Saved entries:
━━━━━━━━━━━━━━━━━━━━

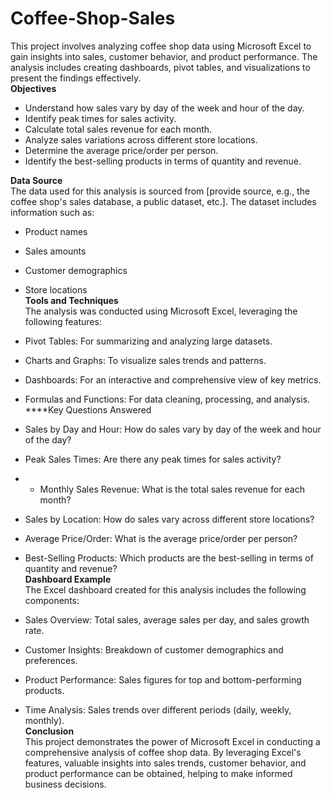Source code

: # Coffee-Shop-Sales
This project involves analyzing coffee shop data using Microsoft Excel to gain insights into sales, customer behavior, and product performance. The analysis includes creating dashboards, pivot tables, and visualizations to present the findings effectively.  
**Objectives**  
* Understand how sales vary by day of the week and hour of the day.  
* Identify peak times for sales activity.  
* Calculate total sales revenue for each month.  
* Analyze sales variations across different store locations.  
* Determine the average price/order per person.  
* Identify the best-selling products in terms of quantity and revenue.
    
**Data Source**  
The data used for this analysis is sourced from [provide source, e.g., the coffee shop's sales database, a public dataset, etc.]. The dataset includes information such as:  
* Product names  
* Sales amounts  
* Customer demographics  
* Store locations  
**Tools and Techniques**  
The analysis was conducted using Microsoft Excel, leveraging the following features:  
* Pivot Tables: For summarizing and analyzing large datasets.  
* Charts and Graphs: To visualize sales trends and patterns.  
* Dashboards: For an interactive and comprehensive view of key metrics.  
* Formulas and Functions: For data cleaning, processing, and analysis.  
****Key Questions Answered  
* Sales by Day and Hour: How do sales vary by day of the week and hour of the day?  
* Peak Sales Times: Are there any peak times for sales activity?  
* * Monthly Sales Revenue: What is the total sales revenue for each month?  
* Sales by Location: How do sales vary across different store locations?  
* Average Price/Order: What is the average price/order per person?  
* Best-Selling Products: Which products are the best-selling in terms of quantity and revenue?  
**Dashboard Example**  
The Excel dashboard created for this analysis includes the following components:  

* Sales Overview: Total sales, average sales per day, and sales growth rate.  
* Customer Insights: Breakdown of customer demographics and preferences.  
* Product Performance: Sales figures for top and bottom-performing products.  
* Time Analysis: Sales trends over different periods (daily, weekly, monthly).  
**Conclusion**  
This project demonstrates the power of Microsoft Excel in conducting a comprehensive analysis of coffee shop data. By leveraging Excel's features, valuable insights into sales trends, customer behavior, and product performance can be obtained, helping to make informed business decisions.  
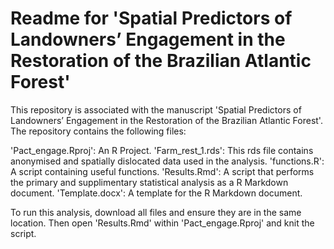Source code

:# Readme for 'Spatial Predictors of Landowners’ Engagement in the Restoration of the Brazilian Atlantic Forest'

This repository is associated with the manuscript 'Spatial Predictors of Landowners’ Engagement in the Restoration of the Brazilian Atlantic Forest'. 
The repository contains the following files:

'Pact_engage.Rproj': An R Project.
'Farm_rest_1.rds': This rds file contains anonymised and spatially dislocated data used in the analysis.
'functions.R': A script containing useful functions.
'Results.Rmd': A script that performs the primary and supplimentary statistical analysis as a R Markdown document. 
'Template.docx': A template for the R Markdown document.

To run this analysis, download all files and ensure they are in the same location. Then open 'Results.Rmd' within 'Pact_engage.Rproj' and knit the script.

━━━━━━━━━━━━━━━━━━━━

Please write out the text of every record above word for word, leaving the pictures out of your answer.

Source code

: # Coffee-Shop-Sales
This project involves analyzing coffee shop data using Microsoft Excel to gain insights into sales, customer behavior, and product performance. The analysis includes creating dashboards, pivot tables, and visualizations to present the findings effectively.  
**Objectives**  
* Understand how sales vary by day of the week and hour of the day.  
* Identify peak times for sales activity.  
* Calculate total sales revenue for each month.  
* Analyze sales variations across different store locations.  
* Determine the average price/order per person.  
* Identify the best-selling products in terms of quantity and revenue.
    
**Data Source**  
The data used for this analysis is sourced from [provide source, e.g., the coffee shop's sales database, a public dataset, etc.]. The dataset includes information such as:  
* Product names  
* Sales amounts  
* Customer demographics  
* Store locations  
**Tools and Techniques**  
The analysis was conducted using Microsoft Excel, leveraging the following features:  
* Pivot Tables: For summarizing and analyzing large datasets.  
* Charts and Graphs: To visualize sales trends and patterns.  
* Dashboards: For an interactive and comprehensive view of key metrics.  
* Formulas and Functions: For data cleaning, processing, and analysis.  
****Key Questions Answered  
* Sales by Day and Hour: How do sales vary by day of the week and hour of the day?  
* Peak Sales Times: Are there any peak times for sales activity?  
* * Monthly Sales Revenue: What is the total sales revenue for each month?  
* Sales by Location: How do sales vary across different store locations?  
* Average Price/Order: What is the average price/order per person?  
* Best-Selling Products: Which products are the best-selling in terms of quantity and revenue?  
**Dashboard Example**  
The Excel dashboard created for this analysis includes the following components:  

* Sales Overview: Total sales, average sales per day, and sales growth rate.  
* Customer Insights: Breakdown of customer demographics and preferences.  
* Product Performance: Sales figures for top and bottom-performing products.  
* Time Analysis: Sales trends over different periods (daily, weekly, monthly).  
**Conclusion**  
This project demonstrates the power of Microsoft Excel in conducting a comprehensive analysis of coffee shop data. By leveraging Excel's features, valuable insights into sales trends, customer behavior, and product performance can be obtained, helping to make informed business decisions.  
Source code

:# Readme for 'Spatial Predictors of Landowners’ Engagement in the Restoration of the Brazilian Atlantic Forest'

This repository is associated with the manuscript 'Spatial Predictors of Landowners’ Engagement in the Restoration of the Brazilian Atlantic Forest'. 
The repository contains the following files:

'Pact_engage.Rproj': An R Project.
'Farm_rest_1.rds': This rds file contains anonymised and spatially dislocated data used in the analysis.
'functions.R': A script containing useful functions.
'Results.Rmd': A script that performs the primary and supplimentary statistical analysis as a R Markdown document. 
'Template.docx': A template for the R Markdown document.

To run this analysis, download all files and ensure they are in the same location. Then open 'Results.Rmd' within 'Pact_engage.Rproj' and knit the script.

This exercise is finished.